4.Support research innovation: Britain has enviable capabilities in technological innovation as well as in science, and the combination of these could make each of them more potent still. The government should encourage commercial as well as academic innovation in this area by being more explicit about the kinds of products and services its scientists require and giving those same researchers the discretionary funds they need to procure them. (Disclosure: I run a company, Digital Science, that creates such software for researchers.)
5.Think globally: In science as elsewhere, Britain will only serve its national interests by taking a global perspective. In particular, it must play a full role in the increasing number of large-scale international initiatives, from astronomy and particle physics to genomics and neuroscience. Furthermore, those researchers who contribute must get proper recognition even if they play the parts of relatively small 'cogs' in a much larger 'machine'. This is not to say that small-scale science has had its day, but to continue as a scientific power Britain must be a central participant in the global collaborations that increasingly represent the way that research is done in the 21st century.

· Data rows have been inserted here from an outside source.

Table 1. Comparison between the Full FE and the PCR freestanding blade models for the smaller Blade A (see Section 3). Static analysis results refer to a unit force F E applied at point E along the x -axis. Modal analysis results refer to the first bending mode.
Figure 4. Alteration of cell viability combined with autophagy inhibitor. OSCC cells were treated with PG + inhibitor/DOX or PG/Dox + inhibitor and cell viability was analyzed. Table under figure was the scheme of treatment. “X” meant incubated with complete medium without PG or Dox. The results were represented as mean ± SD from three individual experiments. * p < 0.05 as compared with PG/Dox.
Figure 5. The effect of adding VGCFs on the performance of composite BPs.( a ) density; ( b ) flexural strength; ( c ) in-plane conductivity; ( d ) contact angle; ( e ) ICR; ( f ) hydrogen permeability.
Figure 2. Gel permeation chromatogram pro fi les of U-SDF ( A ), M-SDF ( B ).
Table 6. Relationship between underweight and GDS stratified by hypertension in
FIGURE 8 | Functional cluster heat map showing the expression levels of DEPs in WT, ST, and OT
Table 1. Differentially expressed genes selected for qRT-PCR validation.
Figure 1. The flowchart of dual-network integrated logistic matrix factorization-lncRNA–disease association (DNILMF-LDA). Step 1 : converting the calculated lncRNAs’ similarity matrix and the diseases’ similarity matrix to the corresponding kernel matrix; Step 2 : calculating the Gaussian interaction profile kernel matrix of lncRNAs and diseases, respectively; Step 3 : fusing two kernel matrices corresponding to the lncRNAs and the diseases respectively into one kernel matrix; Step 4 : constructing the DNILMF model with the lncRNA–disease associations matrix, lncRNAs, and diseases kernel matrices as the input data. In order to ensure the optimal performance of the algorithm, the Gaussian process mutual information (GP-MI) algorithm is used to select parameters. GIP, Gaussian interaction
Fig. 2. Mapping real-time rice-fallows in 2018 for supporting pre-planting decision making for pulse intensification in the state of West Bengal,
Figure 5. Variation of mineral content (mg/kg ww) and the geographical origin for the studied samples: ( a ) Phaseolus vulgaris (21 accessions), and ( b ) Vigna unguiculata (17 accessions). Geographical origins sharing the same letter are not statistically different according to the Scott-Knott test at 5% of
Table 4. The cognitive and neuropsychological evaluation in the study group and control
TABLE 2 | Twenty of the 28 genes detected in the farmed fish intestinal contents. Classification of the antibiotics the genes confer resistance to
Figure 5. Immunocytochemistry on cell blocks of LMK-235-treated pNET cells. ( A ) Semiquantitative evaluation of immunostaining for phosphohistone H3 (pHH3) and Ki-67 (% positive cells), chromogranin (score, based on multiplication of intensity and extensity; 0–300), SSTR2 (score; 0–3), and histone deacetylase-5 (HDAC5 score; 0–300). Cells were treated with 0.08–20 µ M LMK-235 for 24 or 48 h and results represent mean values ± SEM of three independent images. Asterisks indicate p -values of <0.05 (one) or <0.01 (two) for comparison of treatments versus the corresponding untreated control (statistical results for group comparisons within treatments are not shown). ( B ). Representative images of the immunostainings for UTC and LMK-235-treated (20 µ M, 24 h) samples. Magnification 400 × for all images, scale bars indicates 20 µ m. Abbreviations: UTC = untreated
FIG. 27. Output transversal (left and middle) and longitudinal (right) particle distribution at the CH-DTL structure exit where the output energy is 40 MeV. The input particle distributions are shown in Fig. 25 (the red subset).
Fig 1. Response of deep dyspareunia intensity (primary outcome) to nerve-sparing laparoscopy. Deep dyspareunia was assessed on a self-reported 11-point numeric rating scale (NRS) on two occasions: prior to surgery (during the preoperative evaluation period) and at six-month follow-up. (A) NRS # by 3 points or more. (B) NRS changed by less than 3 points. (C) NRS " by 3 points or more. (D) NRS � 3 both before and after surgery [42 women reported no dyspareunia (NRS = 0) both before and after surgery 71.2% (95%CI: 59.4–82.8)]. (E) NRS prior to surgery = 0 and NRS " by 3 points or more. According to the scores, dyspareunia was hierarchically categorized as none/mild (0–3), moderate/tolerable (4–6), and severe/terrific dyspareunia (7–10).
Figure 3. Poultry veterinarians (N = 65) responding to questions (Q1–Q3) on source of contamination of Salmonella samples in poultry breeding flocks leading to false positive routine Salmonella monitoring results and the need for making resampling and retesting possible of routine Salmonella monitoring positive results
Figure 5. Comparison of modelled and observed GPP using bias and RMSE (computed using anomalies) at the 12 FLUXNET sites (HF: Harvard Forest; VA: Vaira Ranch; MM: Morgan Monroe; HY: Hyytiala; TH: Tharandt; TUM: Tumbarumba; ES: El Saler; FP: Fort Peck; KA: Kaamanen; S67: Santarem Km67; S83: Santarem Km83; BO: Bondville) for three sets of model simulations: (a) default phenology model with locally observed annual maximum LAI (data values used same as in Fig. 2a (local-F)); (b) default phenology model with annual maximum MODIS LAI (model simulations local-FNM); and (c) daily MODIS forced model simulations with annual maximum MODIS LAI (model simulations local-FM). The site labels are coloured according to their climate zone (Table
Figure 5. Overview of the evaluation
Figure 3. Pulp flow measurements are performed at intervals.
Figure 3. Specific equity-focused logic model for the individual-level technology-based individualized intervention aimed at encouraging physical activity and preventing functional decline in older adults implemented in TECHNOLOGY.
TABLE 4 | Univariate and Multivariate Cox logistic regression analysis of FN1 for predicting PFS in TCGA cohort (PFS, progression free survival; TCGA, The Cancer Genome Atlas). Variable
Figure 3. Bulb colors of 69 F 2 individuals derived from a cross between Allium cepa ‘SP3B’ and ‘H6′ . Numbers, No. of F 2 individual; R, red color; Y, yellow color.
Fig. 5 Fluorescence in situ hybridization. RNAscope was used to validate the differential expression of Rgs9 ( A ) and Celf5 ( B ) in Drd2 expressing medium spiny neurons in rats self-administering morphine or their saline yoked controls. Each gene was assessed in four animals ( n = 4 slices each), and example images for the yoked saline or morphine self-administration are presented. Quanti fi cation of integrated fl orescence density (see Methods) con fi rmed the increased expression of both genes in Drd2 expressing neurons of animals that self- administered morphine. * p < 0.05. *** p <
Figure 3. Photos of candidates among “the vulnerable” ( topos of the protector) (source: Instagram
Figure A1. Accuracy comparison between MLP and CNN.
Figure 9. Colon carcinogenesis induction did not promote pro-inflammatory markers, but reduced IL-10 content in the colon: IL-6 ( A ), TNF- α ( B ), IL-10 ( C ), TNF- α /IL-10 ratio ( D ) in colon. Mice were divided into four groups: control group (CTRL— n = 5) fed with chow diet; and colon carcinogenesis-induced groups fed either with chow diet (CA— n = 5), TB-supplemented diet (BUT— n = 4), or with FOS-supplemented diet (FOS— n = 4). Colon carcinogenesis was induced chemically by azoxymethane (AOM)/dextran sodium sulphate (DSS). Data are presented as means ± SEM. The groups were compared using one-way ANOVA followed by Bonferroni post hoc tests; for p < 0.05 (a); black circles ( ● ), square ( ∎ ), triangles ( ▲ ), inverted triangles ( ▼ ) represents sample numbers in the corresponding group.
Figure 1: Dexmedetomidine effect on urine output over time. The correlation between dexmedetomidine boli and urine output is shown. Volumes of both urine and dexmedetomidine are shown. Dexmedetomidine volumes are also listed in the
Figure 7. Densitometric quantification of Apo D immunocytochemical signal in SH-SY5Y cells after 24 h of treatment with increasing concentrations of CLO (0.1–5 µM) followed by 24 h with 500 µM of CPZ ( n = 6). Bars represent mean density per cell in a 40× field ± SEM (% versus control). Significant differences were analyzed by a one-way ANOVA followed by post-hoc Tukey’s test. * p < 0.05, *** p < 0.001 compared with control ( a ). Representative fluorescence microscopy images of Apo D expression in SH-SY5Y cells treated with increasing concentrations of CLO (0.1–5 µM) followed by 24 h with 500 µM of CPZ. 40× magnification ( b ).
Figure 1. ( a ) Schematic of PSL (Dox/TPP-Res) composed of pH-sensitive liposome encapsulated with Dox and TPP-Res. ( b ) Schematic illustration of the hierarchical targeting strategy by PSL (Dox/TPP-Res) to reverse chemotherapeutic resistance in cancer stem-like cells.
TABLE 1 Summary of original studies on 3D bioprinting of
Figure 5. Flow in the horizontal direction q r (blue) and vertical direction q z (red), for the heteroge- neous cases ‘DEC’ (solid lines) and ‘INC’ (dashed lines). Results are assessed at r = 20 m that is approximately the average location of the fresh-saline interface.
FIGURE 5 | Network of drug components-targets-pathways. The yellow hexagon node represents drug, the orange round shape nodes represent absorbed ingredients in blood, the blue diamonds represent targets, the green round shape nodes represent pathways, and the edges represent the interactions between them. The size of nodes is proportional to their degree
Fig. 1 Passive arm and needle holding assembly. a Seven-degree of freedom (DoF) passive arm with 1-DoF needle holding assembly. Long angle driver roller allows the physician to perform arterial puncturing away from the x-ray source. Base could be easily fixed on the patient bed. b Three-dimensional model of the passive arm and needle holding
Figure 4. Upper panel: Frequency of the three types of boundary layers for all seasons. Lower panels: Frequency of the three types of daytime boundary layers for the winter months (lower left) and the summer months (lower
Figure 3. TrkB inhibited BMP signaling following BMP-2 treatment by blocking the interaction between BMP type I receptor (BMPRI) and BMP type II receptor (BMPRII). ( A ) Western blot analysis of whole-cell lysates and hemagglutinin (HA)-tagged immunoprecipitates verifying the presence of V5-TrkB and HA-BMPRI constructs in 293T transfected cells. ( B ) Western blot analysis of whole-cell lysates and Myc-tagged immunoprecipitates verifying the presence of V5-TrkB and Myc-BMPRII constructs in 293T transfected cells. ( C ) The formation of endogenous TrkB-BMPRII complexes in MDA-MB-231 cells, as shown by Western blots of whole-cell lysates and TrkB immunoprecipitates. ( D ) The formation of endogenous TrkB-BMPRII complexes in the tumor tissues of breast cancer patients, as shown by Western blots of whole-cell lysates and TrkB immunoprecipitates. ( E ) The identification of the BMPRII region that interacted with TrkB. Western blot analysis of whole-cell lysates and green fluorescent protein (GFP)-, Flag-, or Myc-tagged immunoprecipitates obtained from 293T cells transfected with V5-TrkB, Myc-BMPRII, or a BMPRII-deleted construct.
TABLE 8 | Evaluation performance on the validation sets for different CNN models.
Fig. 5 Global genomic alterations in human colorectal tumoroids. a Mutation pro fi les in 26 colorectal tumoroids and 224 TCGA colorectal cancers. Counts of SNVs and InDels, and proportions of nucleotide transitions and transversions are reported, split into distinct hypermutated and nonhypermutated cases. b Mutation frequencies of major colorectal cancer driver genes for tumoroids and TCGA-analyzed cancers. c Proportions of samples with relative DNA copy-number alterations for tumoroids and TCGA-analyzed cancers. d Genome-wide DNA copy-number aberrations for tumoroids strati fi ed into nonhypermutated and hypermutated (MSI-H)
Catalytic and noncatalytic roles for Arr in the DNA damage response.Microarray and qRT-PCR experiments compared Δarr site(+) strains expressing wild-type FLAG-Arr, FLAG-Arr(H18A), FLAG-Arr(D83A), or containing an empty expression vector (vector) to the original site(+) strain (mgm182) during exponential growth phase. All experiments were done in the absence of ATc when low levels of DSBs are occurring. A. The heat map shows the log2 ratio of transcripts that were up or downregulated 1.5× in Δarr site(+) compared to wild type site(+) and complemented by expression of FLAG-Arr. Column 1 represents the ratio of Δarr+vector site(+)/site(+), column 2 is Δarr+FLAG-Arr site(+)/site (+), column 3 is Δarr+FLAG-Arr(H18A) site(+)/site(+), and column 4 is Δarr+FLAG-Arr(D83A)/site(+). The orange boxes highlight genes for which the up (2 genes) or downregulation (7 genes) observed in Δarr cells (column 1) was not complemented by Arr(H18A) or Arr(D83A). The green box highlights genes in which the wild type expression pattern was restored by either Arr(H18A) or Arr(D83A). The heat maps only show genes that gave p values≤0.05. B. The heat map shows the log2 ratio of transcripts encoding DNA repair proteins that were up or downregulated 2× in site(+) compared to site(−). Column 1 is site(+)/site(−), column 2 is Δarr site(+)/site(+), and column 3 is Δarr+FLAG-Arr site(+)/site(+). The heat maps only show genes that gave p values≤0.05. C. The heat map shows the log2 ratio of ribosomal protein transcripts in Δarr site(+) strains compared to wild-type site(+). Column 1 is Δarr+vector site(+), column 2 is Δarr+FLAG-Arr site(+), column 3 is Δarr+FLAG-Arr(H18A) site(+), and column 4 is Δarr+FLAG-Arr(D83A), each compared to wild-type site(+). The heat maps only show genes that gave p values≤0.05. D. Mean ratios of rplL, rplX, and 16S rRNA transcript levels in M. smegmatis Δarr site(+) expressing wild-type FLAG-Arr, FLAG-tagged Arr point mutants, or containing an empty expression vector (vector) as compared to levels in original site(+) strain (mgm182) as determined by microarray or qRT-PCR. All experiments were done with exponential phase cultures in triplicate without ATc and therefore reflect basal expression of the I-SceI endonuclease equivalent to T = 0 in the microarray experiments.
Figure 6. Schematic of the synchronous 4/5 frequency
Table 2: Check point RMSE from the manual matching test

Increased investment in the UK research base is essential, but to realise its full potential the dispersal of funds must be informed by a strategy that recognises we are entering a new scientific era. The global status of British research has been of immeasurable benefit during a remarkable 400-year period during which science has expanded to touch every aspect of our lives, and to transform our understanding of the universe and our place in it. But past glories do not on their own deliver future success. If we are to produce a Darwin of data-driven science, or a Clerk Maxwell of computer-enabled research, then we must recognise that science is changing, and that science policy must therefore evolve too.